**Exercise requirements**
Return, word for word, only the lines of the data below that lie between the line with "middle pip: (369, 238)" and the line with "index dip: (305, 224)", those two lines included.
-------
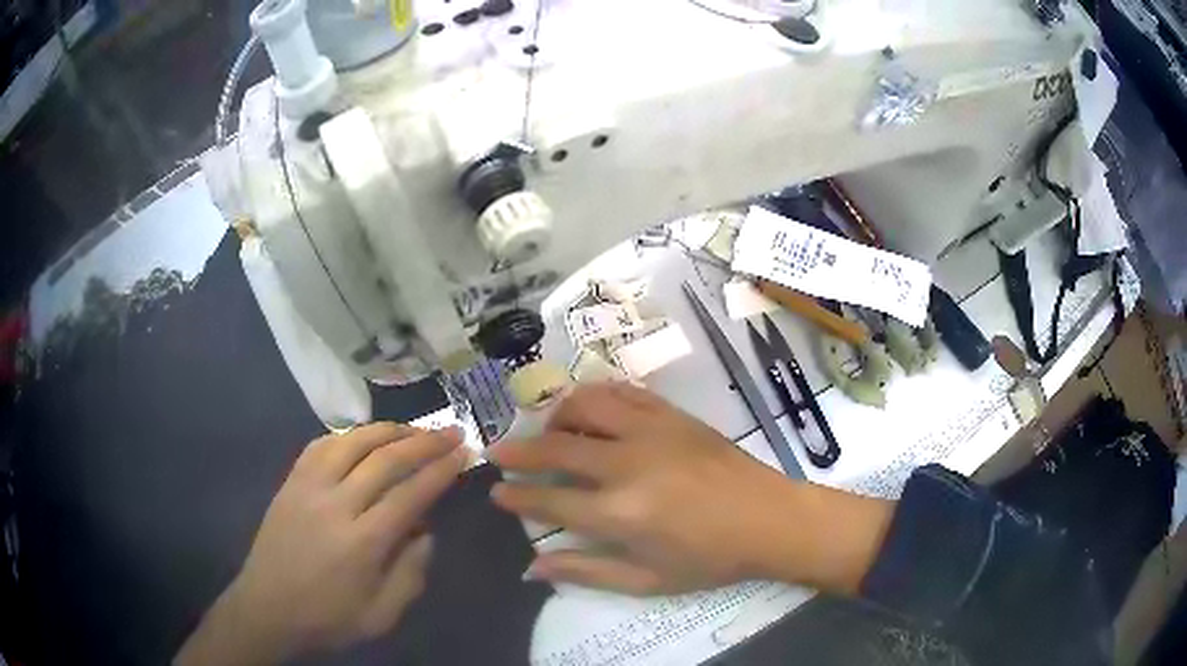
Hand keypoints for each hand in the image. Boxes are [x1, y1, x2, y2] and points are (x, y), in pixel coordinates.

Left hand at [176, 424, 467, 664]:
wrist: (267, 609)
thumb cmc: (328, 618)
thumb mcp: (382, 615)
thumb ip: (411, 574)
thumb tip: (426, 532)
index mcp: (362, 542)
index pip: (410, 494)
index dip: (440, 470)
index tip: (463, 452)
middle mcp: (335, 505)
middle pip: (385, 459)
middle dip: (424, 441)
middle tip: (451, 430)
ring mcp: (308, 487)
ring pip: (352, 442)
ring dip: (387, 430)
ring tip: (413, 428)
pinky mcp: (290, 482)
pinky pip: (320, 445)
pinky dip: (348, 435)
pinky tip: (363, 438)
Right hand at [488, 383, 892, 595]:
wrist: (769, 518)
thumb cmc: (709, 559)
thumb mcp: (647, 580)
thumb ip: (586, 571)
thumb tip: (532, 566)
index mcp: (621, 513)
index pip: (550, 499)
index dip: (516, 496)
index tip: (495, 492)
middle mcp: (629, 464)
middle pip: (556, 446)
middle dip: (518, 450)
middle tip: (497, 453)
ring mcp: (652, 431)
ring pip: (585, 405)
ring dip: (555, 416)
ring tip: (547, 431)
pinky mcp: (672, 414)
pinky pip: (622, 391)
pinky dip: (595, 395)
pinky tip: (589, 409)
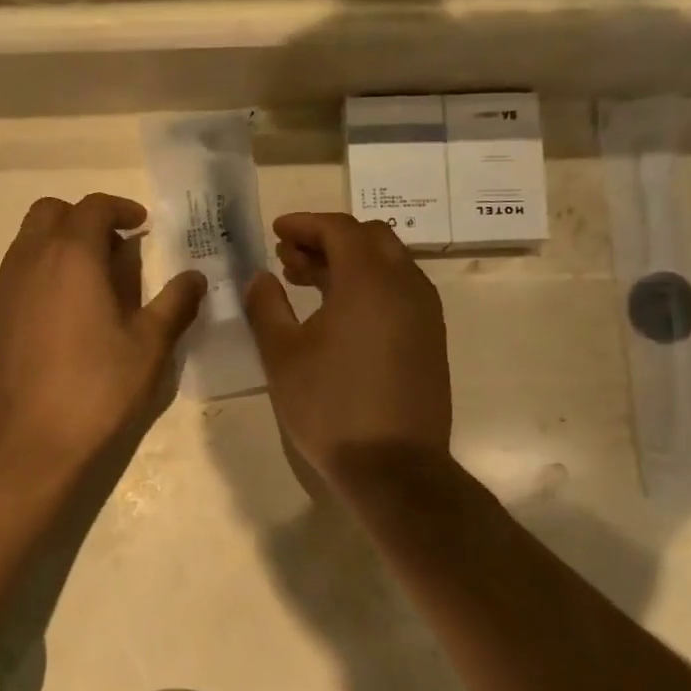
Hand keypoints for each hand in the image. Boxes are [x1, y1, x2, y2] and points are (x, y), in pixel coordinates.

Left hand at [0, 194, 204, 477]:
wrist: (27, 442)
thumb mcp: (148, 346)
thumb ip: (174, 304)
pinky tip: (67, 313)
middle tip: (117, 248)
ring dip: (61, 243)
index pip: (93, 207)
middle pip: (51, 213)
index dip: (121, 209)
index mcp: (71, 256)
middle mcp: (31, 259)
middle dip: (85, 219)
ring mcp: (6, 288)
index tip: (143, 225)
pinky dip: (43, 271)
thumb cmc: (96, 389)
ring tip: (94, 282)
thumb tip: (194, 277)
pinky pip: (18, 272)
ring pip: (29, 240)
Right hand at [245, 212, 451, 484]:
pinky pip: (400, 291)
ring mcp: (425, 312)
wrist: (393, 466)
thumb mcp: (282, 355)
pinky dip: (369, 286)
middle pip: (369, 238)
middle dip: (327, 239)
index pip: (340, 229)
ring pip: (388, 264)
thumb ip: (267, 306)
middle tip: (289, 258)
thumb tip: (260, 277)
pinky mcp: (430, 339)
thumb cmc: (330, 406)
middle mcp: (406, 285)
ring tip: (308, 282)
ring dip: (349, 262)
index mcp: (369, 280)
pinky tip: (339, 313)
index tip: (276, 231)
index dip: (305, 224)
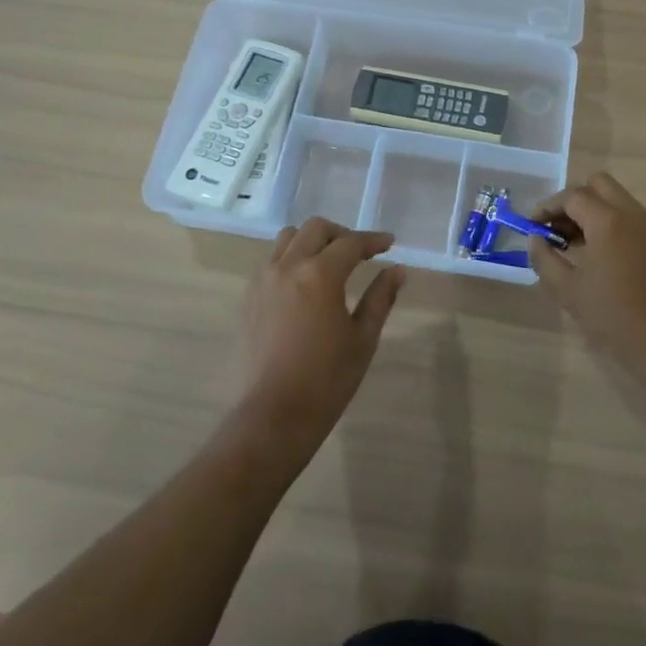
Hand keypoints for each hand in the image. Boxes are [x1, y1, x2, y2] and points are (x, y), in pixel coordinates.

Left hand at [236, 217, 403, 454]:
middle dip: (341, 234)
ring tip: (328, 263)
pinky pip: (271, 262)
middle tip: (359, 253)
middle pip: (315, 229)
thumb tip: (397, 270)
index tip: (389, 243)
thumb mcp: (363, 339)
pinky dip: (290, 260)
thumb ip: (380, 298)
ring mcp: (263, 280)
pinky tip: (302, 286)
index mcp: (320, 274)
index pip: (351, 242)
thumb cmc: (326, 380)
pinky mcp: (248, 298)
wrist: (272, 416)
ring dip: (311, 241)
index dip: (373, 240)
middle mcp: (288, 267)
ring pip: (287, 239)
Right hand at [528, 173, 645, 384]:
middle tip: (557, 227)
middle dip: (573, 199)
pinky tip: (597, 254)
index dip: (548, 207)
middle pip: (599, 184)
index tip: (533, 226)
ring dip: (592, 210)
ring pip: (616, 199)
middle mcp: (631, 215)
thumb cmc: (613, 317)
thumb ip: (544, 258)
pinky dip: (609, 222)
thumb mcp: (567, 290)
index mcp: (608, 221)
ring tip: (573, 243)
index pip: (572, 196)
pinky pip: (629, 217)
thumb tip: (535, 239)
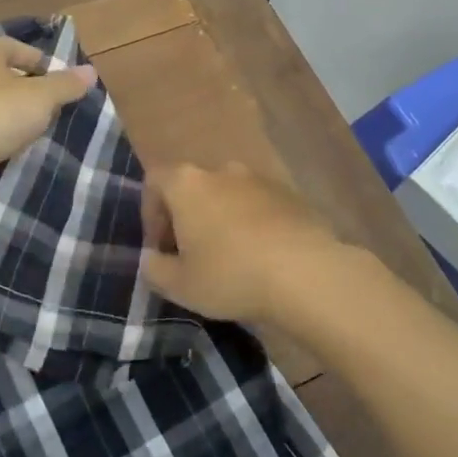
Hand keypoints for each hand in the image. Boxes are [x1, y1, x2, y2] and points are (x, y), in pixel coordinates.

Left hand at [0, 37, 97, 201]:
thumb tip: (90, 71)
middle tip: (48, 105)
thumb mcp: (42, 97)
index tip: (58, 81)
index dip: (40, 61)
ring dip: (8, 111)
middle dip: (25, 88)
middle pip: (0, 74)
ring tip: (31, 127)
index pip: (16, 47)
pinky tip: (7, 145)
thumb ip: (66, 84)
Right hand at [140, 164, 363, 326]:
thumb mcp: (179, 285)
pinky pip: (260, 207)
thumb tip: (152, 259)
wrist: (307, 274)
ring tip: (230, 260)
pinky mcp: (292, 195)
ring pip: (228, 196)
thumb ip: (154, 269)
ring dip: (222, 221)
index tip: (160, 248)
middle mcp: (222, 171)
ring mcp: (260, 180)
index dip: (150, 213)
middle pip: (193, 187)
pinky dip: (253, 225)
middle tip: (192, 256)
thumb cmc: (231, 274)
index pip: (155, 181)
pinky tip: (262, 259)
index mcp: (188, 184)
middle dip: (187, 218)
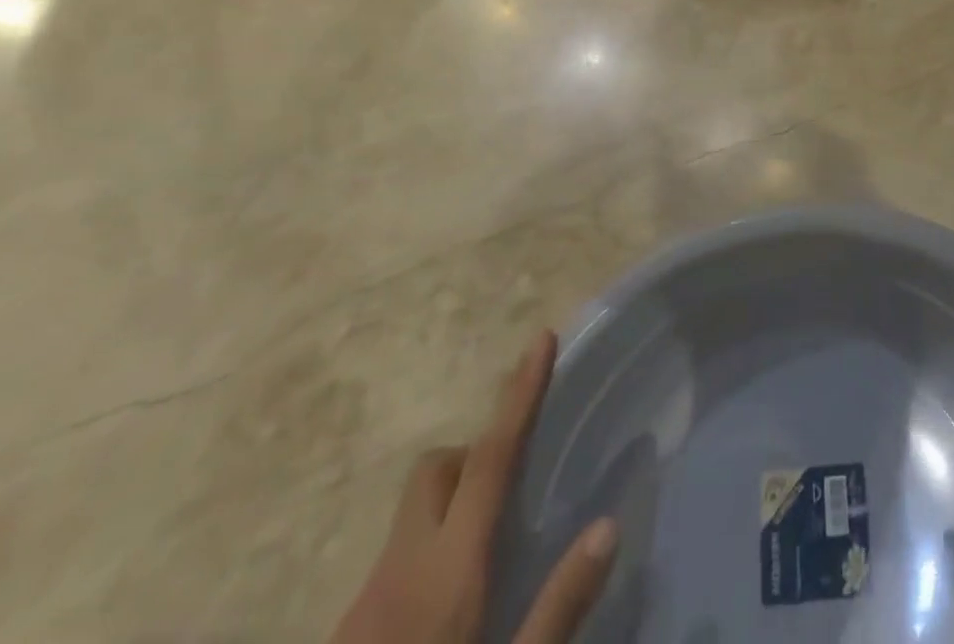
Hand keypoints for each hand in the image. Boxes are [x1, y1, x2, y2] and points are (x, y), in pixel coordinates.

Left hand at [329, 332, 617, 643]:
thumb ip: (559, 606)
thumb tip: (608, 525)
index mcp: (448, 573)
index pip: (490, 458)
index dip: (519, 395)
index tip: (540, 339)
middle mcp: (400, 571)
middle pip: (435, 472)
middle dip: (474, 457)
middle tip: (512, 491)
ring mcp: (362, 606)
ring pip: (411, 519)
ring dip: (450, 512)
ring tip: (486, 567)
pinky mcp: (345, 635)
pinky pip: (393, 563)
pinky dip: (426, 557)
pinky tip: (443, 619)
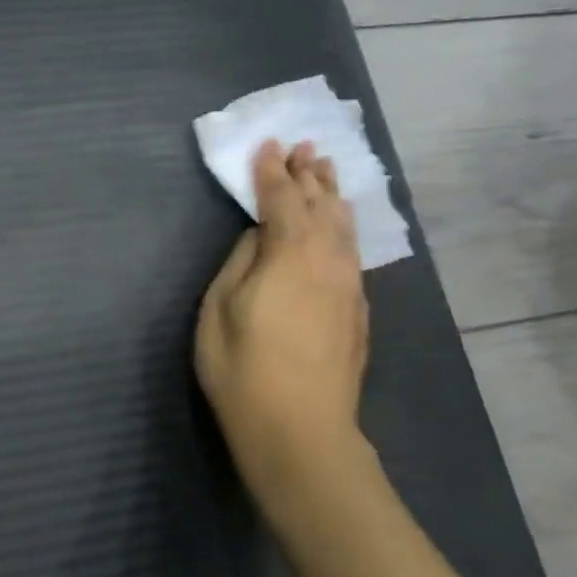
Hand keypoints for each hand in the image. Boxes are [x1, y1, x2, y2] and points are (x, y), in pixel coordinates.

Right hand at [195, 139, 371, 522]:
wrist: (301, 430)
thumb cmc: (243, 369)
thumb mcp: (219, 309)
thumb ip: (241, 262)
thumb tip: (260, 236)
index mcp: (290, 253)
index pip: (281, 199)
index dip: (271, 172)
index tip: (267, 146)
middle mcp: (328, 260)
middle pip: (321, 206)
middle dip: (310, 175)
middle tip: (305, 148)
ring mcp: (349, 286)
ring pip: (343, 227)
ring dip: (332, 196)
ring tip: (327, 172)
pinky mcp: (357, 310)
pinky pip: (352, 251)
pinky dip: (343, 228)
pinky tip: (340, 227)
-------
**Task output**
middle pip: (369, 238)
middle dip: (327, 239)
index pip: (340, 229)
ring pip: (388, 264)
thumb ip: (267, 306)
middle tip: (289, 258)
thumb tip: (260, 277)
pinky mcp: (430, 339)
thumb cmc: (330, 406)
middle mcp: (406, 285)
ring tip: (308, 282)
ring dip: (349, 262)
index mcp: (369, 280)
pinky tip: (339, 313)
index tip: (276, 231)
index dip: (305, 224)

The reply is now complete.